Appellante heeft aangevoerd dat zij niet geschikt is voor de geselecteerde functies, omdat daarin beheersing van de Nederlandse taal op een eenvoudig niveau vereist is en zij niet aan dat vereiste voldoet. De rechtbank heeft terecht het (in het rapport van 30 november 2022 opgenomen) standpunt van de arbeidsdeskundige bezwaar en beroep gevolgd dat uit artikel 9, aanhef en onder a, van het Schattingsbesluit volgt dat mondelinge beheersing van de Nederlandse taal en eenvoudig computergebruik algemene bekwaamheden betreffen die binnen zes maanden kunnen worden verworven. Uit de rechtspraak van de Raad [1] blijkt dat onder deze fictie alleen functies met opleidingsniveau 1 worden begrepen.
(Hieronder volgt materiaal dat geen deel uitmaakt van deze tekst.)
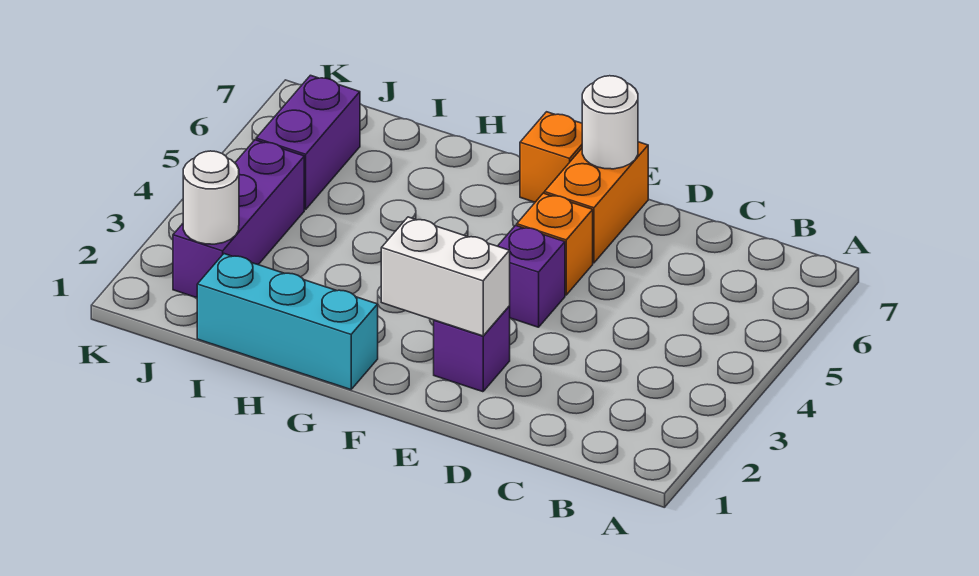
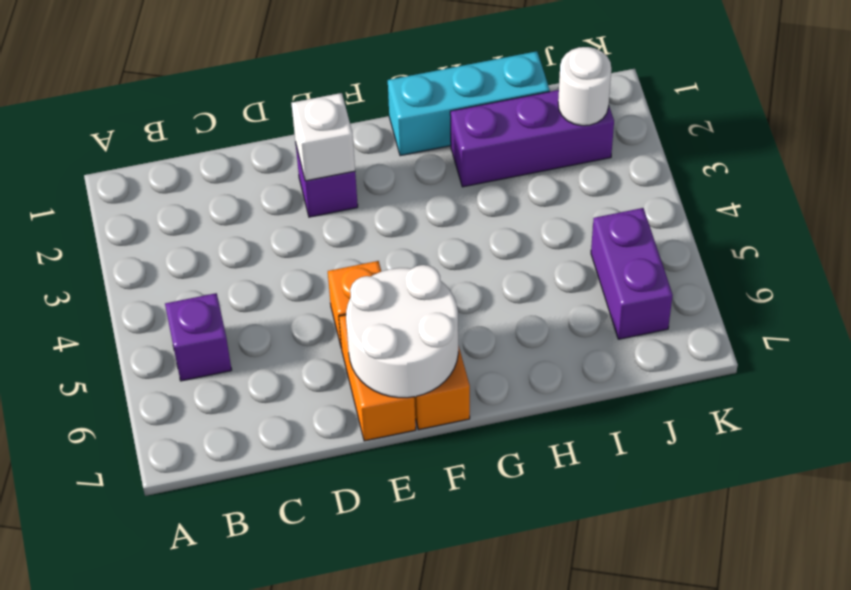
white 1x2 brick [381,217,510,336] -> white 1x1 brick [291,93,355,181]
purple 1x1 brick [498,225,565,327] -> purple 1x1 brick moved to [165,293,232,381]
white 1x1 round brick [582,76,638,169] -> white 2x2 round brick [346,265,458,398]
purple 1x3 brick [173,140,304,298] -> purple 1x3 brick turned to [450,90,614,187]

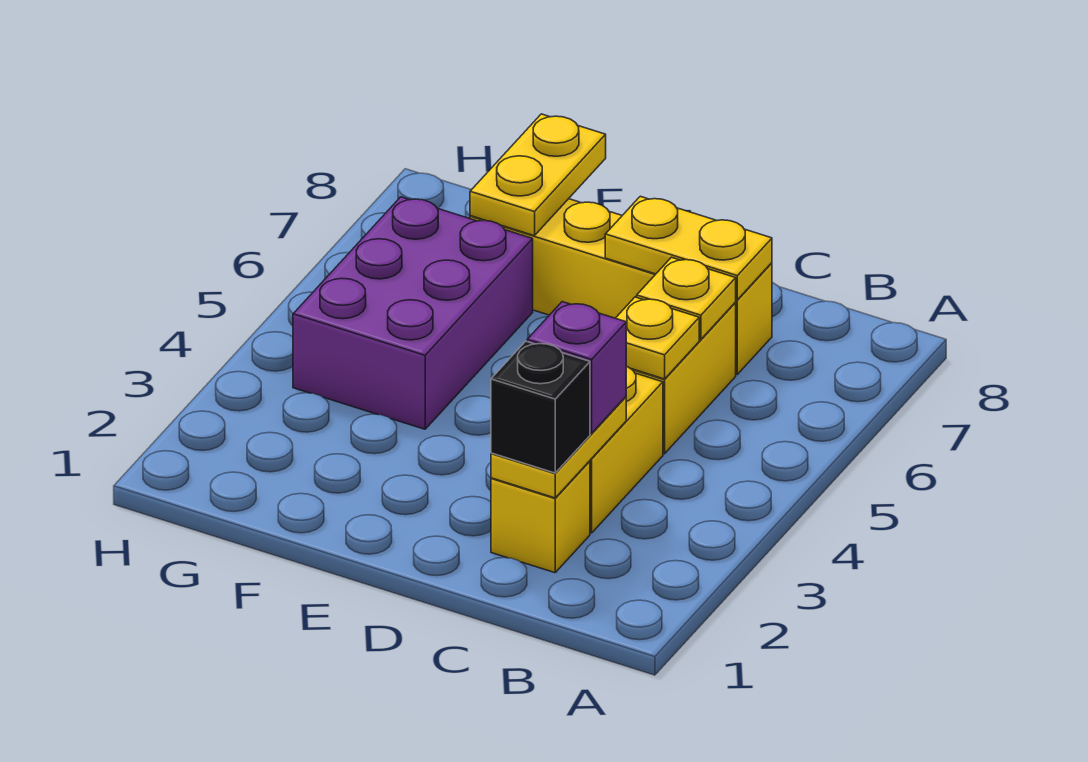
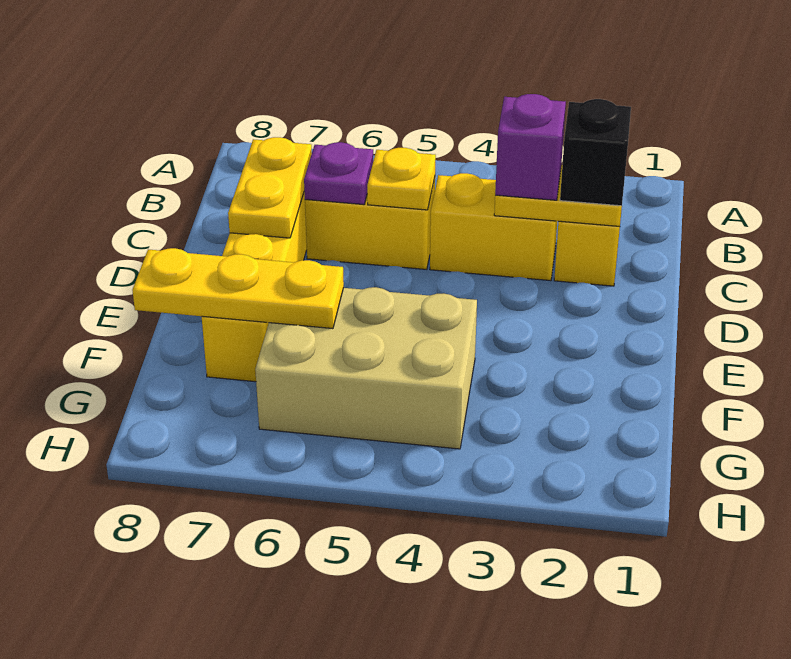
yellow 1x1 plate [637,257,736,339] -> purple 1x1 plate [304,142,373,205]
purple 2x3 brick [293,197,533,429] -> tan 2x3 brick [255,287,477,449]
yellow 1x2 plate [470,114,606,236] -> yellow 1x3 plate [132,248,344,329]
Nu alle voor appellante geselecteerde functies opleidingsniveau 1 hebben, biedt de verwijzing naar artikel 9 van het Schattingsbesluit in dit geval een toereikende motivering voor de geschiktheid van de functies wat betreft de mondelinge beheersing van de Nederlandse taal. Dat in de functie productiemedewerker afwerking (SBC-code 111161) eenvoudige Nederlandse taal beheerst moet worden in verband met veiligheidsregels (aangeboden door werkgever) maakt dit niet anders. Bovendien geldt dat de arbeidsdeskundige bezwaar en beroep in het rapport van 30 november 2022 overtuigend heeft gemotiveerd dat appellante ook feitelijk de Nederlandse taal op eenvoudig niveau beheerst.
4.6.3.
Appellante heeft tot slot gesteld dat zij, vanwege haar psychische klachten, de bij de geselecteerde functie Medewerker semi automatische fileerlijn (SBC-code 111172) vereiste HACCP-cursus niet kan volgen en begrijpen. Zoals blijkt uit 4.5 bestaat bij de Raad geen aanleiding voor twijfel aan de medische grondslag van het bestreden besluit. Appellante heeft niet onderbouwd waarom zij, uitgaande van de in de FML van 15 februari 2022 aangenomen psychische beperkingen, niet in staat is tot het volgen van voornoemde HACCP-cursus. In de stukken ziet de Raad daarvoor ook geen aanknopingspunten. De grond slaagt dus niet.

Conclusie en gevolgen

5. Het hoger beroep slaagt dus niet. De aangevallen uitspraak, voor zover aangevochten, wordt bevestigd. Dit betekent dat de beëindiging van de WIA-uitkering in stand blijft.
6. Omdat het hoger beroep niet slaagt krijgt appellante geen vergoeding voor haar proceskosten en het betaalde griffierecht.

BESLISSING

De Centrale Raad van Beroep bevestigt de aangevallen uitspraak, voor zover aangevochten.
Deze uitspraak is gedaan door C. Karman, in tegenwoordigheid van O.N. Haafkes als griffier. De beslissing is uitgesproken in het openbaar op 13 juni 2024.
(getekend) C. Karman
(getekend) O.N. Haafkes

Voetnoten

1.Bijvoorbeeld de uitspraak van de Raad van 7 mei 2021, ECLI:NL:CRVB:2021:1120.